Known error codes are:

  • ERR_INFRA_UNAUTHENTICATED - indicates that the last error occurred due to the client request not being completed because it lacks valid authentication credentials for the requested resource. It is classified as a non-retryable error code.
  • ERR_INFRA_UNAUTHORIZED - indicates that the last error occurred due to the server understanding the request but refusing to authorize it. It is classified as a non-retryable error code.
  • ERR_INFRA_INSUFFICIENT_PRIVILEGES - indicates that the last error occurred due to insufficient infrastructure privileges. It is classified as a non-retryable error code. This error code is deprecated in favor of ERR_INFRA_UNAUTHORIZED and will be removed in a future version.
  • ERR_INFRA_QUOTA_EXCEEDED - indicates that the last error occurred due to infrastructure quota limits. It is classified as a non-retryable error code.

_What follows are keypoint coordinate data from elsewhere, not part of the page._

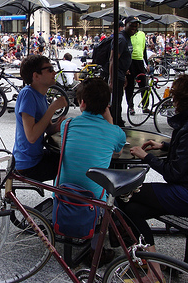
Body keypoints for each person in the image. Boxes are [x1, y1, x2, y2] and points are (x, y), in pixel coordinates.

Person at [123, 75, 188, 264]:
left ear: (182, 99)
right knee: (133, 209)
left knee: (125, 193)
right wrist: (165, 146)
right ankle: (150, 264)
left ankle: (143, 257)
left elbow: (172, 173)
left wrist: (147, 157)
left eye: (174, 94)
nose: (171, 98)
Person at [59, 78, 125, 264]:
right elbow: (118, 151)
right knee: (111, 195)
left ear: (82, 103)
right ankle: (97, 249)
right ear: (107, 105)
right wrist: (108, 115)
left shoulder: (67, 125)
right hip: (94, 197)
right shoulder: (115, 132)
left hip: (63, 189)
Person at [13, 55, 68, 182]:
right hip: (27, 165)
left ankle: (61, 200)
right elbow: (31, 136)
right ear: (36, 76)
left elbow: (47, 129)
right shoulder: (28, 94)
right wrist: (53, 108)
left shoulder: (41, 95)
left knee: (70, 159)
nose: (54, 72)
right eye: (49, 69)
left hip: (36, 157)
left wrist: (58, 125)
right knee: (70, 167)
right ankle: (62, 201)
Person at [109, 17, 138, 127]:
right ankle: (115, 123)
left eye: (135, 27)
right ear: (125, 25)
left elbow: (123, 58)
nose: (134, 28)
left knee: (118, 100)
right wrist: (112, 80)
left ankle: (117, 120)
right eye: (131, 26)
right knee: (116, 101)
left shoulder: (127, 38)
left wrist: (125, 72)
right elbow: (113, 60)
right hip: (116, 75)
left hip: (121, 73)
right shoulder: (121, 39)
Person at [126, 28, 148, 115]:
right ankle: (130, 107)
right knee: (130, 86)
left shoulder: (142, 34)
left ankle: (145, 106)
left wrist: (147, 63)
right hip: (130, 61)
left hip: (139, 61)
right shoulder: (128, 35)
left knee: (144, 85)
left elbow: (144, 49)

  • ERR_INFRA_RATE_LIMITS_EXCEEDED - indicates that the last error occurred due to exceeded infrastructure request rate limits.
  • ERR_INFRA_DEPENDENCIES - indicates that the last error occurred due to dependent objects on the infrastructure level. It is classified as a non-retryable error code.
  • ERR_RETRYABLE_INFRA_DEPENDENCIES - indicates that the last error occurred due to dependent objects on the infrastructure level, but the operation should be retried.
  • ERR_INFRA_RESOURCES_DEPLETED - indicates that the last error occurred due to depleted resource in the infrastructure.
  • ERR_CLEANUP_CLUSTER_RESOURCES - indicates that the last error occurred due to resources in the cluster that are stuck in deletion.
  • ERR_CONFIGURATION_PROBLEM - indicates that the last error occurred due to a configuration problem. It is classified as a non-retryable error code.
  • ERR_RETRYABLE_CONFIGURATION_PROBLEM - indicates that the last error occurred due to a retryable configuration problem. "Retryable" means that the occurred error is likely to be resolved in a ungraceful manner after given period of time.